ASSIGNED TASK: Using the line that contains "left elbow: (488, 744)" as the first line and the last line of the data as the final one, give every line in that range again exactly.

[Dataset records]
--
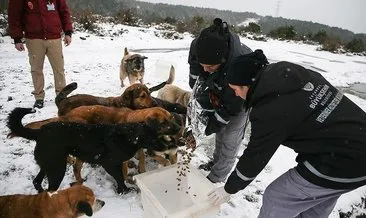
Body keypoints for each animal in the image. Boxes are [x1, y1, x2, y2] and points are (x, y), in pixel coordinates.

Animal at [7, 107, 180, 194]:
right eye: (164, 123)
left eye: (171, 118)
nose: (179, 129)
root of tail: (40, 132)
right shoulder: (110, 163)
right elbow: (120, 176)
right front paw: (124, 189)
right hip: (59, 168)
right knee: (64, 177)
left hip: (50, 163)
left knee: (38, 180)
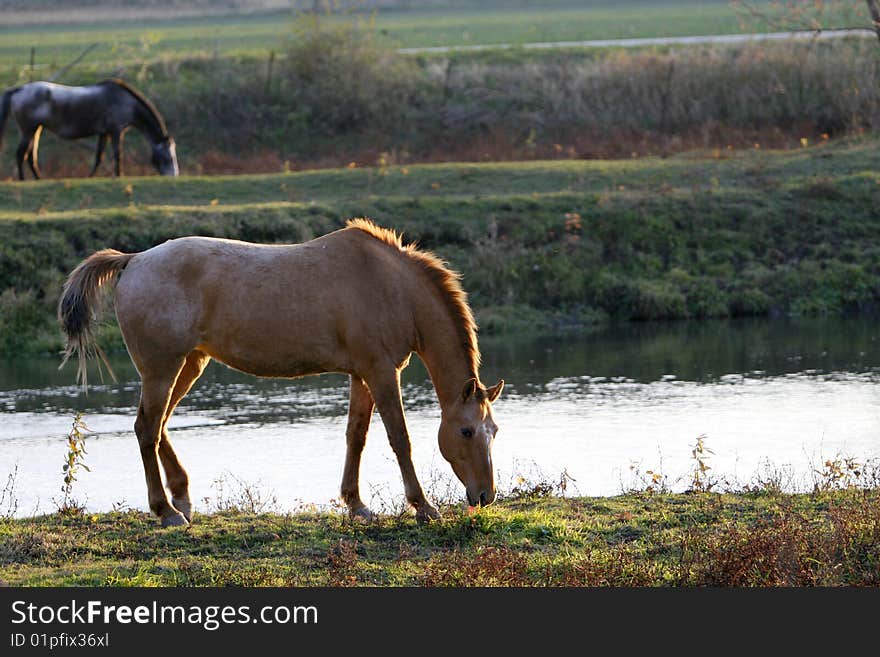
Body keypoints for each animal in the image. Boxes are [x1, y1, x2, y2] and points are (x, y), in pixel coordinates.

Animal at [0, 78, 179, 181]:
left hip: (36, 129)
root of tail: (19, 89)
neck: (126, 102)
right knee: (20, 154)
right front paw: (119, 175)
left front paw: (91, 176)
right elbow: (117, 154)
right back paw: (23, 180)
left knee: (30, 156)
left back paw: (38, 178)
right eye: (168, 157)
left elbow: (99, 156)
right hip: (28, 130)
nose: (174, 175)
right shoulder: (116, 131)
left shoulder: (104, 133)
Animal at [58, 218, 506, 524]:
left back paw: (181, 498)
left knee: (158, 424)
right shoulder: (381, 372)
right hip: (161, 369)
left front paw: (356, 504)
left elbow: (356, 437)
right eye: (466, 431)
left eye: (494, 431)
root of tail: (134, 260)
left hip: (189, 364)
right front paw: (423, 507)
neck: (392, 287)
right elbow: (400, 439)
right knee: (147, 429)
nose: (486, 496)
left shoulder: (361, 374)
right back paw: (166, 512)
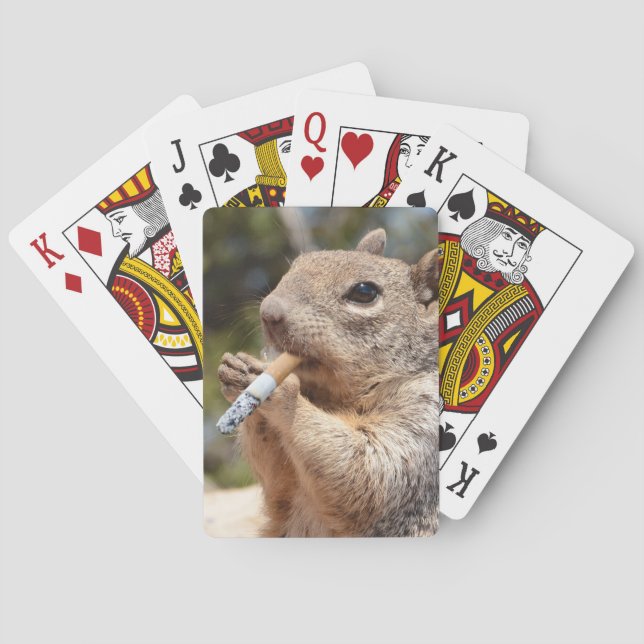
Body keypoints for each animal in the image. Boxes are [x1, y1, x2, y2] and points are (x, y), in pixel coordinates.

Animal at [217, 228, 440, 537]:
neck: (334, 398)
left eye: (364, 292)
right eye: (297, 264)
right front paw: (238, 367)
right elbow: (277, 479)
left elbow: (369, 471)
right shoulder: (285, 487)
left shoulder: (423, 424)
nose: (268, 312)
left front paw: (280, 389)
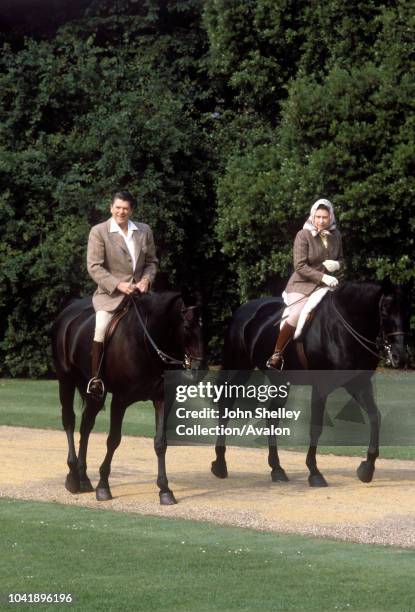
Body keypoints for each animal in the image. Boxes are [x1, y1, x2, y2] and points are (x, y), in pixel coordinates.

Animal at [52, 294, 205, 504]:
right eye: (187, 327)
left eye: (202, 325)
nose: (200, 369)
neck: (146, 344)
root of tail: (68, 311)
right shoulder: (120, 400)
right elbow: (113, 440)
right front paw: (103, 487)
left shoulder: (161, 399)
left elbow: (160, 443)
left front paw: (165, 490)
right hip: (65, 381)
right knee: (69, 421)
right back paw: (73, 477)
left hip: (95, 394)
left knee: (86, 426)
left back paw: (83, 479)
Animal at [213, 282, 412, 488]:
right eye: (386, 309)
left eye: (408, 310)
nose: (400, 356)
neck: (344, 326)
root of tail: (244, 309)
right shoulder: (321, 386)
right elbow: (316, 427)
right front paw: (314, 472)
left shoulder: (359, 384)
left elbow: (375, 417)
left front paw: (367, 469)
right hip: (240, 369)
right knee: (226, 406)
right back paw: (220, 464)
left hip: (281, 381)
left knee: (272, 417)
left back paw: (277, 469)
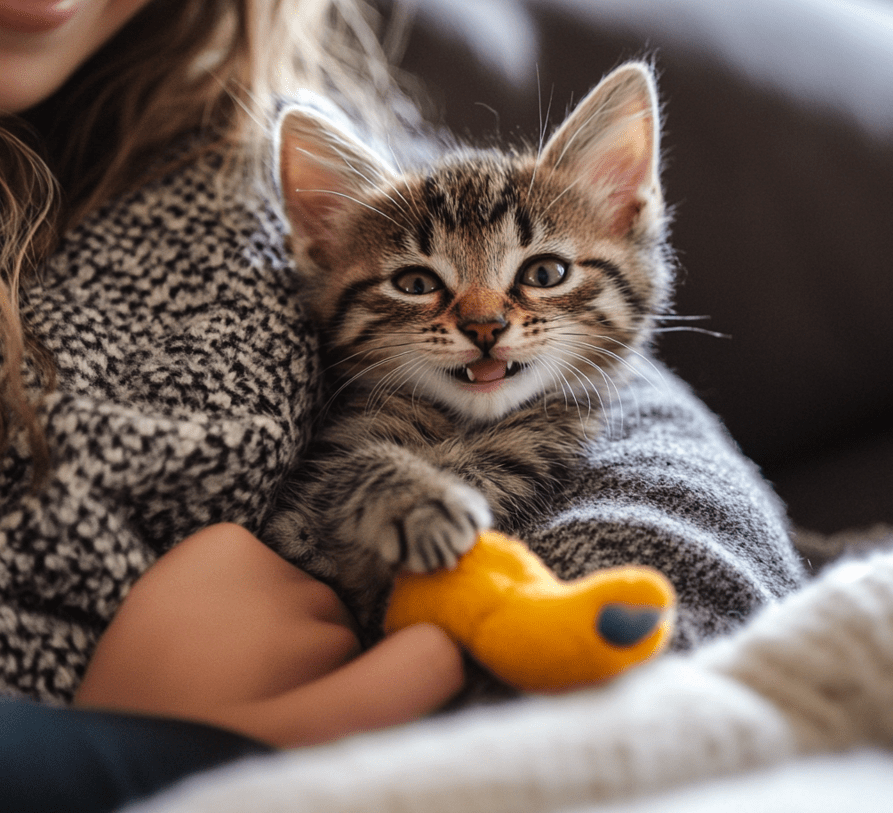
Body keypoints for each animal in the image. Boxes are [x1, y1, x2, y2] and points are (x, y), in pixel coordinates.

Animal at [268, 63, 672, 620]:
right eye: (416, 284)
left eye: (545, 273)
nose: (485, 327)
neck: (463, 431)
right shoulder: (292, 524)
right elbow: (349, 468)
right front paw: (417, 499)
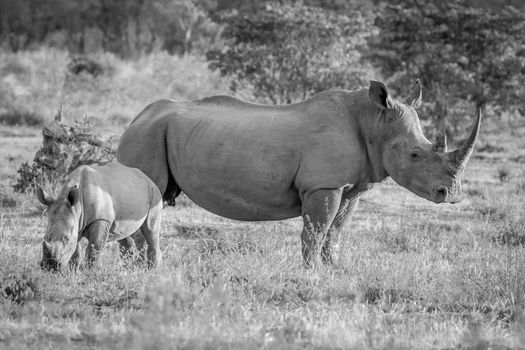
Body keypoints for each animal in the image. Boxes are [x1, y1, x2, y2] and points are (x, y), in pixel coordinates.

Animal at [117, 80, 478, 266]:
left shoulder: (350, 187)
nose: (451, 195)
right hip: (147, 135)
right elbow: (315, 232)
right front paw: (311, 274)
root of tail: (136, 118)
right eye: (415, 154)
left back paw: (135, 268)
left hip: (153, 132)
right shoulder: (324, 185)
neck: (374, 123)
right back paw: (143, 269)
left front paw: (334, 271)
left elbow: (335, 232)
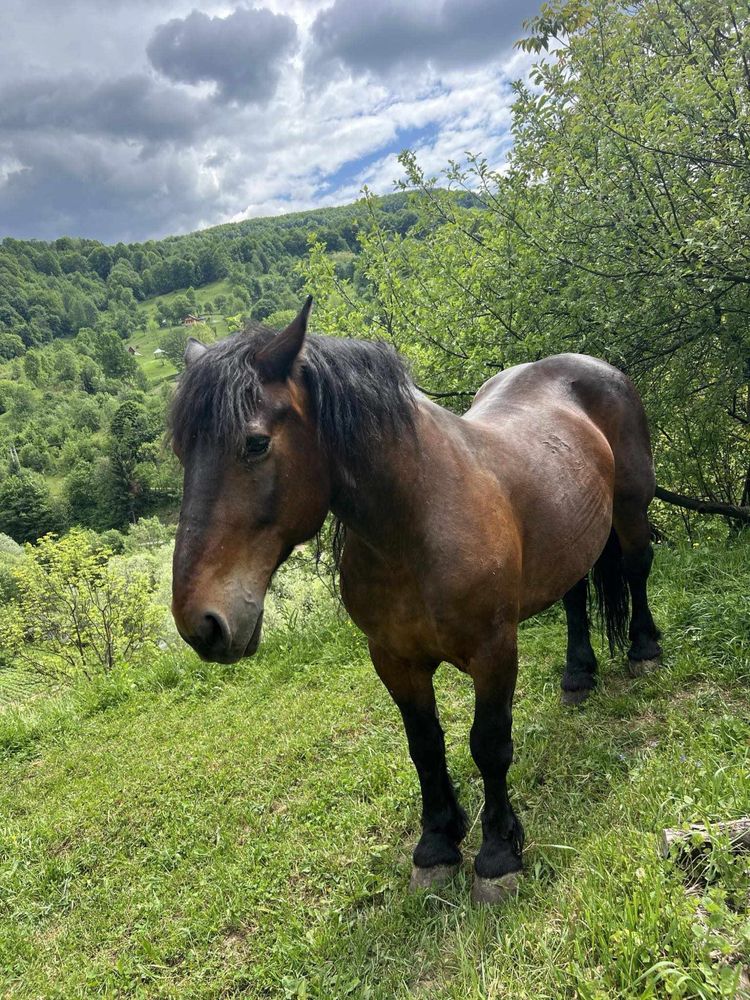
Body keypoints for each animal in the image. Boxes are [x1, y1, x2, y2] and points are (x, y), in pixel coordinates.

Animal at [170, 296, 664, 908]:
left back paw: (644, 651)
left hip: (632, 508)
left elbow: (488, 744)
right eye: (182, 451)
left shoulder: (494, 652)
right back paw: (578, 676)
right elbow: (424, 746)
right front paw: (436, 846)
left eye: (256, 443)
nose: (201, 623)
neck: (418, 523)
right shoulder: (394, 658)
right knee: (574, 598)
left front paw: (497, 856)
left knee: (637, 569)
--
RESPONSE TO THIS EXERCISE:
left elbow: (488, 744)
right eye: (182, 451)
left shoulder: (494, 652)
right back paw: (578, 676)
right elbow: (424, 746)
right front paw: (436, 846)
left eye: (256, 443)
nose: (201, 623)
neck: (418, 523)
right shoulder: (394, 658)
right knee: (574, 598)
left front paw: (497, 856)
left knee: (637, 569)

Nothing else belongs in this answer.